- INSTRUCTIONS TO FOLLOW
Omit the pictures and reproduce the rest of the listing exactly.
━━━━━ DATA SHOWN
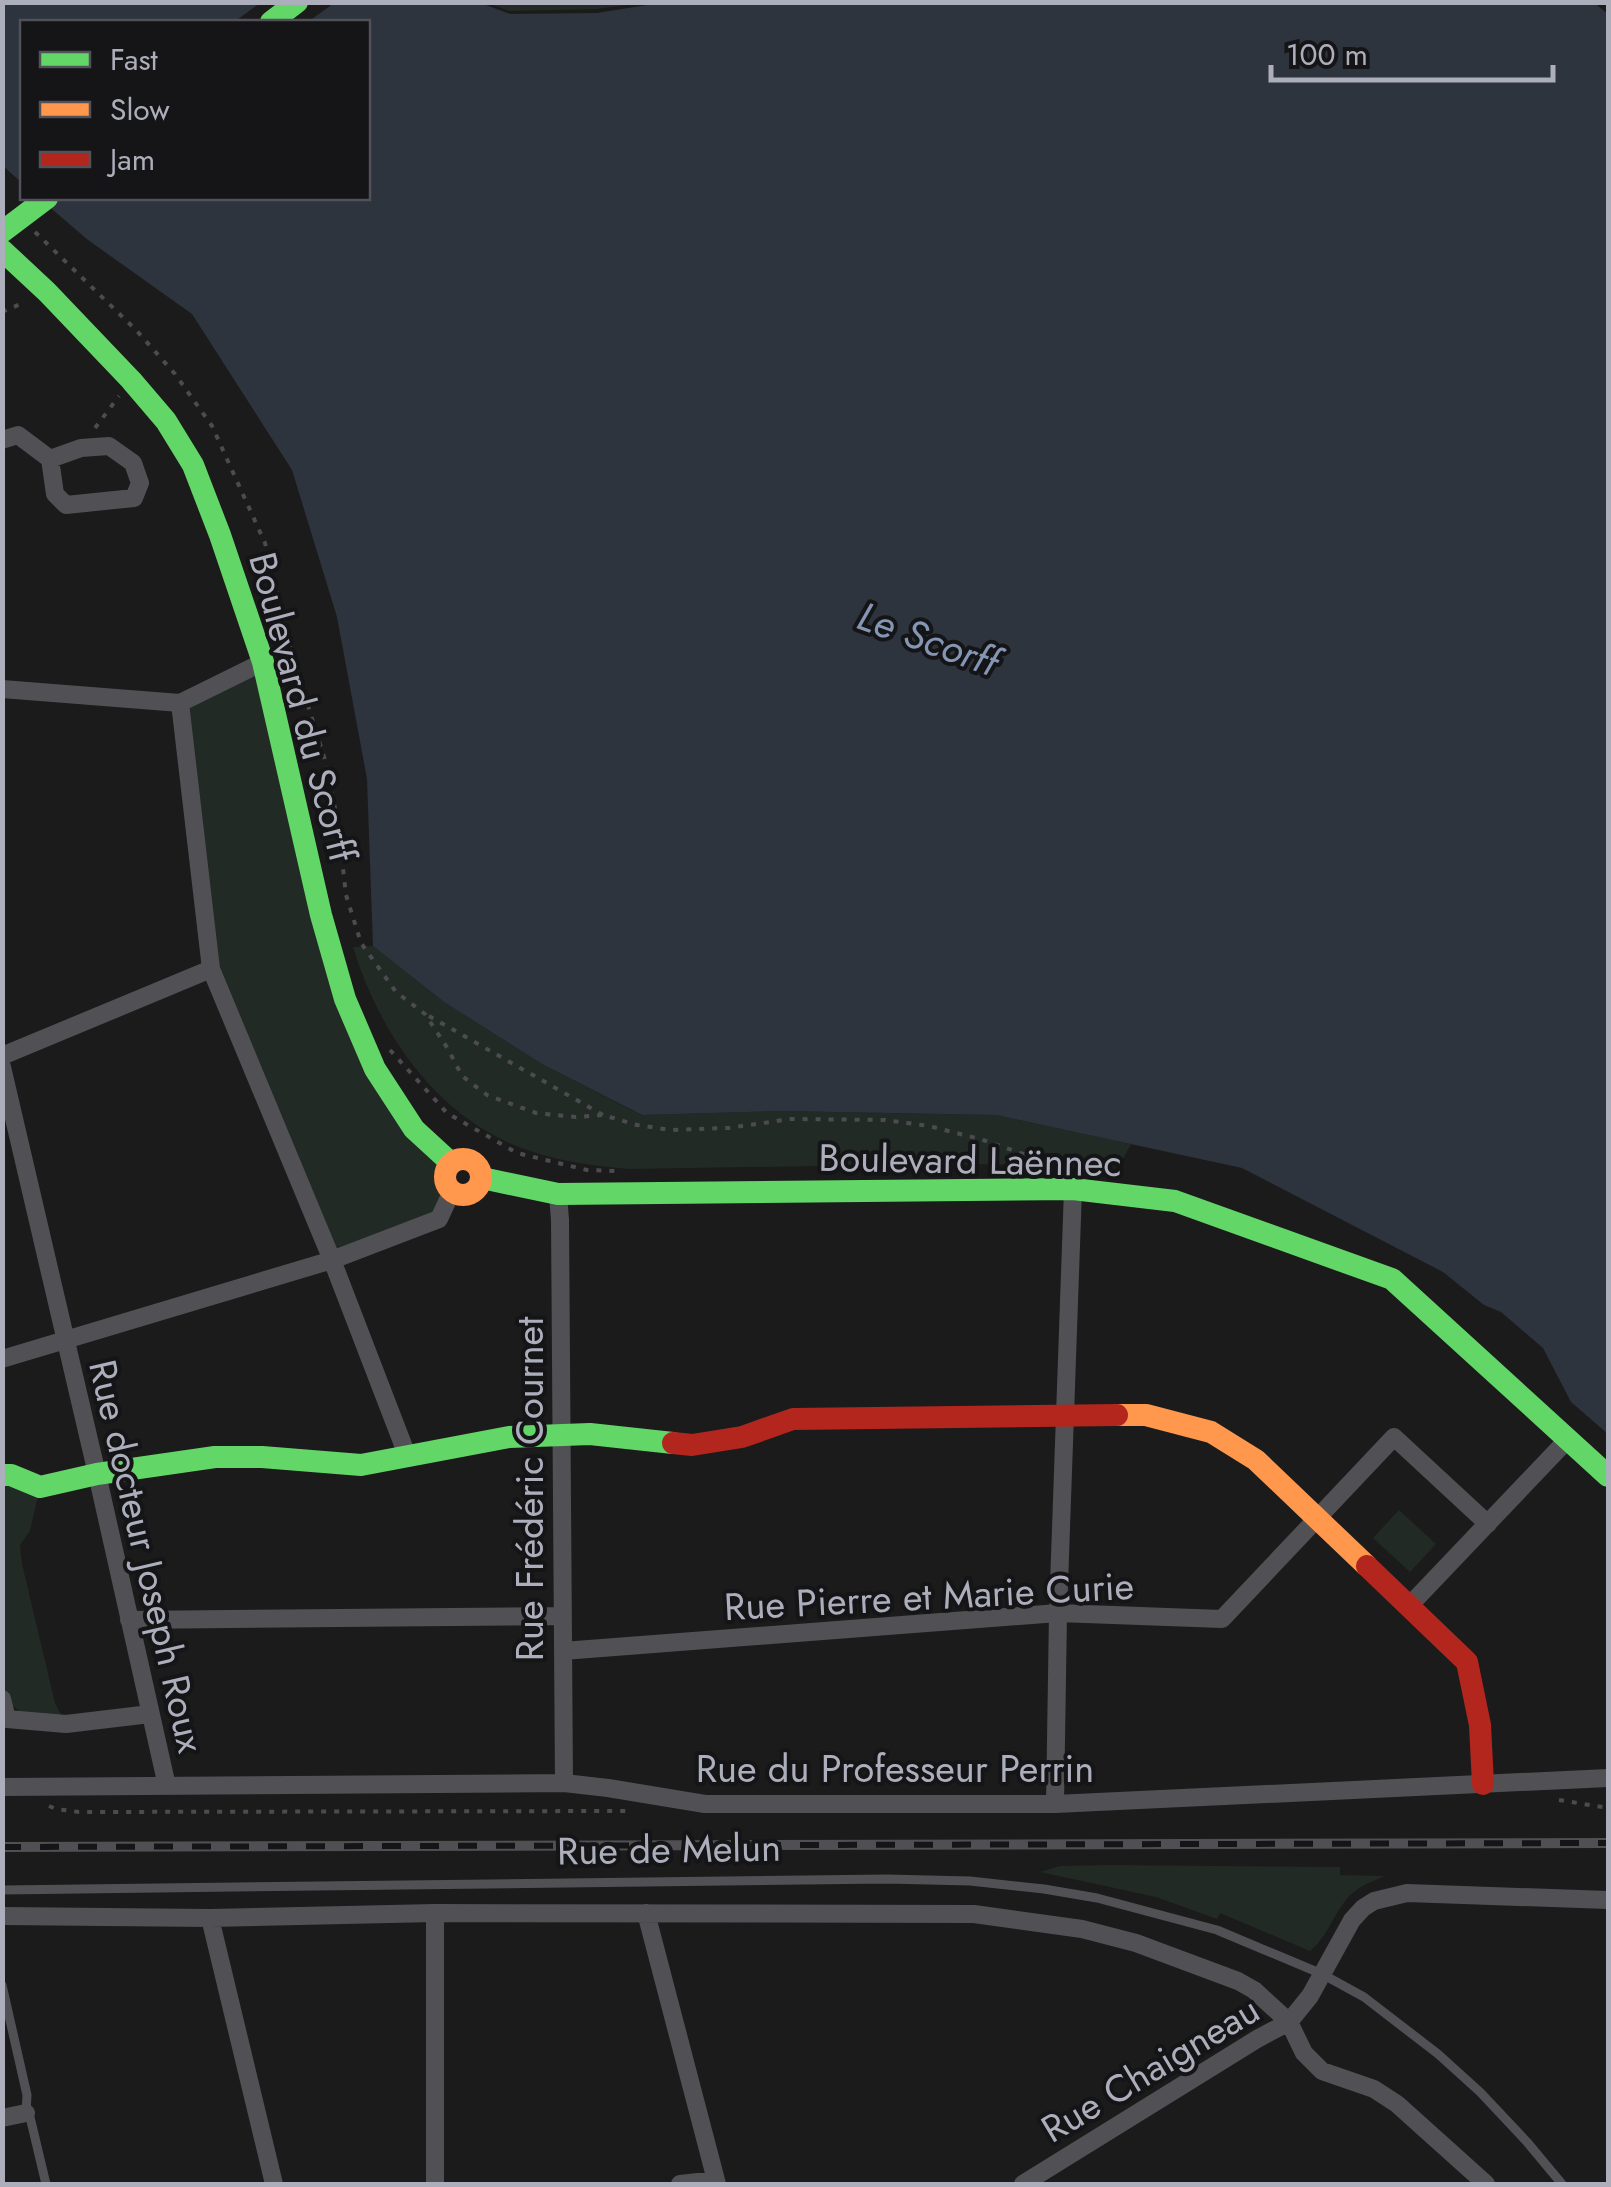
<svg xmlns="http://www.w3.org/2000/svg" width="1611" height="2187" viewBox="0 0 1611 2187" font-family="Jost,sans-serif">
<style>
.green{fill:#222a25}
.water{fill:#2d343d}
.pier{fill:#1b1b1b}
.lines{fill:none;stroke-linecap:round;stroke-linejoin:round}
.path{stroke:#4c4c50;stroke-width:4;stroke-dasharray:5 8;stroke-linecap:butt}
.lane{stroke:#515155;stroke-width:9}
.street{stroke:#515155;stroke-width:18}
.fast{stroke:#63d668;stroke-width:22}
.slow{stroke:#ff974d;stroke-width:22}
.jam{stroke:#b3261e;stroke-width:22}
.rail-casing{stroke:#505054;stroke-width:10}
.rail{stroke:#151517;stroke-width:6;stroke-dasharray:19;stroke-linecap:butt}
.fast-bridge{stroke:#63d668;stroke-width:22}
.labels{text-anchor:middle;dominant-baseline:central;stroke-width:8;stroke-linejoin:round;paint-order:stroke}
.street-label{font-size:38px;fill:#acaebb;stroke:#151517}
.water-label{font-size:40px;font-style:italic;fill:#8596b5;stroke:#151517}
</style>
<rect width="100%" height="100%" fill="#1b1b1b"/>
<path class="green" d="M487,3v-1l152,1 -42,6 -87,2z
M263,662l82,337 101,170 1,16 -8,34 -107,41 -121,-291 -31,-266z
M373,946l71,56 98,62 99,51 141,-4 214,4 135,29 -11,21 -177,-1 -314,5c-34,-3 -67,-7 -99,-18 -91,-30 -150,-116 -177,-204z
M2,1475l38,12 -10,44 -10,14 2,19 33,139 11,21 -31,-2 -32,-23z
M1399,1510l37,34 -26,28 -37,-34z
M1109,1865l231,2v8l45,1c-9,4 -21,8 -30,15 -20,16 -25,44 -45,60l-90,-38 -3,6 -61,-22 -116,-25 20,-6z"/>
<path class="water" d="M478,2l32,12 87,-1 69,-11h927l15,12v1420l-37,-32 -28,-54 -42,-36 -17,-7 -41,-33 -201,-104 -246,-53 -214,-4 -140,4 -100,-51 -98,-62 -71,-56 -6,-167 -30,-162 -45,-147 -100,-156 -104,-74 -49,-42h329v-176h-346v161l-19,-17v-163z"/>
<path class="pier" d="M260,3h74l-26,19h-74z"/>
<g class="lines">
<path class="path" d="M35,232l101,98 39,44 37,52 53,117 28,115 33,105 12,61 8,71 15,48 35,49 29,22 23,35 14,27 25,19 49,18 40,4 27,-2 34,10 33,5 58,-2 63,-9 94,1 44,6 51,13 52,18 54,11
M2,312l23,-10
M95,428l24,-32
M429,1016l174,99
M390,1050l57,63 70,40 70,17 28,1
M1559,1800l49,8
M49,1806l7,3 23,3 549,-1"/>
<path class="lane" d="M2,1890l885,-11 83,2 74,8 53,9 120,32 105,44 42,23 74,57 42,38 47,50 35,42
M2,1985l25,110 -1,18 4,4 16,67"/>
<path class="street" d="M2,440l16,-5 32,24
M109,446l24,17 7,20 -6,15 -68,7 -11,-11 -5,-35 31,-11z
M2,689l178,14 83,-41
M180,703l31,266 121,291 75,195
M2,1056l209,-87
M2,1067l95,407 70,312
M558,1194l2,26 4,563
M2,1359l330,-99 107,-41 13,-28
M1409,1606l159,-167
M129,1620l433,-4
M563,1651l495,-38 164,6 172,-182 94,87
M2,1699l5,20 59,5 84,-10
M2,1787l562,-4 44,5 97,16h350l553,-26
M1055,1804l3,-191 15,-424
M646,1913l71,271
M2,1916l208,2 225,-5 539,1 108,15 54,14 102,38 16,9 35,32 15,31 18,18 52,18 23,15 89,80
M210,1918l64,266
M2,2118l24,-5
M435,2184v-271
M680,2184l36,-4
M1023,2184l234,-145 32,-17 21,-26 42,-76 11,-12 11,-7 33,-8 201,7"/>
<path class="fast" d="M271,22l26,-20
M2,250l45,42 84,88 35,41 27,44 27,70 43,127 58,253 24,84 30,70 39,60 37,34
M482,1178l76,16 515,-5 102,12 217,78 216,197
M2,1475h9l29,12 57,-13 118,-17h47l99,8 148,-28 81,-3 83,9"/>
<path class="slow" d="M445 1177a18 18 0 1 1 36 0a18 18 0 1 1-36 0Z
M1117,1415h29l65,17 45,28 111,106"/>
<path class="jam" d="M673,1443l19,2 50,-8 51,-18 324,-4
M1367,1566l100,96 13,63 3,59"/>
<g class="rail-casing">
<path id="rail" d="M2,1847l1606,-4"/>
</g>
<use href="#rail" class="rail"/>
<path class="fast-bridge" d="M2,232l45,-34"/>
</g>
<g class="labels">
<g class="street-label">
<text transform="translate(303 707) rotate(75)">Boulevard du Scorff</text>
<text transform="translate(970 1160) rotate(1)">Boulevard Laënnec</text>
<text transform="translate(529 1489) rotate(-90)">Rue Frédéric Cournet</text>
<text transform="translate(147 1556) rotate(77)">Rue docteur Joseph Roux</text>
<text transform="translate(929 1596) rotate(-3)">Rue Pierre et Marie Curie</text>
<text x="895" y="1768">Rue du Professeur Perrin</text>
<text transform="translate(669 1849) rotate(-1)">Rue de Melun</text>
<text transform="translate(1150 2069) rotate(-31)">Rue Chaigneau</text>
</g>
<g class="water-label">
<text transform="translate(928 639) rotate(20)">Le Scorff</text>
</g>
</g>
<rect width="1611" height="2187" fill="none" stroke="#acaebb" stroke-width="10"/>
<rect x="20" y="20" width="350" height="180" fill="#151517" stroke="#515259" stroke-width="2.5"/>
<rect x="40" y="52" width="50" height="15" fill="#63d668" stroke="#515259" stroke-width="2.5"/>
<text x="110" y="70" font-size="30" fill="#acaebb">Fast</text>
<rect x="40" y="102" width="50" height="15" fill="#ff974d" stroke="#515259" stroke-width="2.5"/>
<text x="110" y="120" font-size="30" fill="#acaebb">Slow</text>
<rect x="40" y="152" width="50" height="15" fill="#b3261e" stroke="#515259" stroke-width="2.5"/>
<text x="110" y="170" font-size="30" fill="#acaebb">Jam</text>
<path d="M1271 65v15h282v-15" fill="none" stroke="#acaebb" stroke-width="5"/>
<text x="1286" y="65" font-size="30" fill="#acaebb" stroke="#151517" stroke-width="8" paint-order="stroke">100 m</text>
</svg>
━━━━━━━━━━
- WRITTEN SOLUTION
<svg xmlns="http://www.w3.org/2000/svg" width="1611" height="2187" viewBox="0 0 1611 2187" font-family="Jost,sans-serif">
<style>
.green{fill:#222a25}
.water{fill:#2d343d}
.pier{fill:#1b1b1b}
.lines{fill:none;stroke-linecap:round;stroke-linejoin:round}
.path{stroke:#4c4c50;stroke-width:4;stroke-dasharray:5 8;stroke-linecap:butt}
.lane{stroke:#515155;stroke-width:9}
.street{stroke:#515155;stroke-width:18}
.fast{stroke:#63d668;stroke-width:22}
.slow{stroke:#ff974d;stroke-width:22}
.jam{stroke:#b3261e;stroke-width:22}
.rail-casing{stroke:#505054;stroke-width:10}
.rail{stroke:#151517;stroke-width:6;stroke-dasharray:19;stroke-linecap:butt}
.fast-bridge{stroke:#63d668;stroke-width:22}
.labels{text-anchor:middle;dominant-baseline:central;stroke-width:8;stroke-linejoin:round;paint-order:stroke}
.street-label{font-size:38px;fill:#acaebb;stroke:#151517}
.water-label{font-size:40px;font-style:italic;fill:#8596b5;stroke:#151517}
</style>
<rect width="100%" height="100%" fill="#1b1b1b"/>
<path class="green" d="M487,3v-1l152,1 -42,6 -87,2z
M263,662l82,337 101,170 1,16 -8,34 -107,41 -121,-291 -31,-266z
M373,946l71,56 98,62 99,51 141,-4 214,4 135,29 -11,21 -177,-1 -314,5c-34,-3 -67,-7 -99,-18 -91,-30 -150,-116 -177,-204z
M2,1475l38,12 -10,44 -10,14 2,19 33,139 11,21 -31,-2 -32,-23z
M1399,1510l37,34 -26,28 -37,-34z
M1109,1865l231,2v8l45,1c-9,4 -21,8 -30,15 -20,16 -25,44 -45,60l-90,-38 -3,6 -61,-22 -116,-25 20,-6z"/>
<path class="water" d="M478,2l32,12 87,-1 69,-11h927l15,12v1420l-37,-32 -28,-54 -42,-36 -17,-7 -41,-33 -201,-104 -246,-53 -214,-4 -140,4 -100,-51 -98,-62 -71,-56 -6,-167 -30,-162 -45,-147 -100,-156 -104,-74 -49,-42h329v-176h-346v161l-19,-17v-163z"/>
<path class="pier" d="M260,3h74l-26,19h-74z"/>
<g class="lines">
<path class="path" d="M35,232l101,98 39,44 37,52 53,117 28,115 33,105 12,61 8,71 15,48 35,49 29,22 23,35 14,27 25,19 49,18 40,4 27,-2 34,10 33,5 58,-2 63,-9 94,1 44,6 51,13 52,18 54,11
M2,312l23,-10
M95,428l24,-32
M429,1016l174,99
M390,1050l57,63 70,40 70,17 28,1
M1559,1800l49,8
M49,1806l7,3 23,3 549,-1"/>
<path class="lane" d="M2,1890l885,-11 83,2 74,8 53,9 120,32 105,44 42,23 74,57 42,38 47,50 35,42
M2,1985l25,110 -1,18 4,4 16,67"/>
<path class="street" d="M2,440l16,-5 32,24
M109,446l24,17 7,20 -6,15 -68,7 -11,-11 -5,-35 31,-11z
M2,689l178,14 83,-41
M180,703l31,266 121,291 75,195
M2,1056l209,-87
M2,1067l95,407 70,312
M558,1194l2,26 4,563
M2,1359l330,-99 107,-41 13,-28
M1409,1606l159,-167
M129,1620l433,-4
M563,1651l495,-38 164,6 172,-182 94,87
M2,1699l5,20 59,5 84,-10
M2,1787l562,-4 44,5 97,16h350l553,-26
M1055,1804l3,-191 15,-424
M646,1913l71,271
M2,1916l208,2 225,-5 539,1 108,15 54,14 102,38 16,9 35,32 15,31 18,18 52,18 23,15 89,80
M210,1918l64,266
M2,2118l24,-5
M435,2184v-271
M680,2184l36,-4
M1023,2184l234,-145 32,-17 21,-26 42,-76 11,-12 11,-7 33,-8 201,7"/>
<path class="fast" d="M271,22l26,-20
M2,250l45,42 84,88 35,41 27,44 27,70 43,127 58,253 24,84 30,70 39,60 37,34
M482,1178l76,16 515,-5 102,12 217,78 216,197
M2,1475h9l29,12 57,-13 118,-17h47l99,8 148,-28 81,-3 83,9"/>
<path class="slow" d="M445 1177a18 18 0 1 1 36 0a18 18 0 1 1-36 0Z
M1117,1415h29l65,17 45,28 111,106"/>
<path class="jam" d="M673,1443l19,2 50,-8 51,-18 324,-4
M1367,1566l100,96 13,63 3,59"/>
<g class="rail-casing">
<path id="rail" d="M2,1847l1606,-4"/>
</g>
<use href="#rail" class="rail"/>
<path class="fast-bridge" d="M2,232l45,-34"/>
</g>
<g class="labels">
<g class="street-label">
<text transform="translate(303 707) rotate(75)">Boulevard du Scorff</text>
<text transform="translate(970 1160) rotate(1)">Boulevard Laënnec</text>
<text transform="translate(529 1489) rotate(-90)">Rue Frédéric Cournet</text>
<text transform="translate(147 1556) rotate(77)">Rue docteur Joseph Roux</text>
<text transform="translate(929 1596) rotate(-3)">Rue Pierre et Marie Curie</text>
<text x="895" y="1768">Rue du Professeur Perrin</text>
<text transform="translate(669 1849) rotate(-1)">Rue de Melun</text>
<text transform="translate(1150 2069) rotate(-31)">Rue Chaigneau</text>
</g>
<g class="water-label">
<text transform="translate(928 639) rotate(20)">Le Scorff</text>
</g>
</g>
<rect width="1611" height="2187" fill="none" stroke="#acaebb" stroke-width="10"/>
<rect x="20" y="20" width="350" height="180" fill="#151517" stroke="#515259" stroke-width="2.5"/>
<rect x="40" y="52" width="50" height="15" fill="#63d668" stroke="#515259" stroke-width="2.5"/>
<text x="110" y="70" font-size="30" fill="#acaebb">Fast</text>
<rect x="40" y="102" width="50" height="15" fill="#ff974d" stroke="#515259" stroke-width="2.5"/>
<text x="110" y="120" font-size="30" fill="#acaebb">Slow</text>
<rect x="40" y="152" width="50" height="15" fill="#b3261e" stroke="#515259" stroke-width="2.5"/>
<text x="110" y="170" font-size="30" fill="#acaebb">Jam</text>
<path d="M1271 65v15h282v-15" fill="none" stroke="#acaebb" stroke-width="5"/>
<text x="1286" y="65" font-size="30" fill="#acaebb" stroke="#151517" stroke-width="8" paint-order="stroke">100 m</text>
</svg>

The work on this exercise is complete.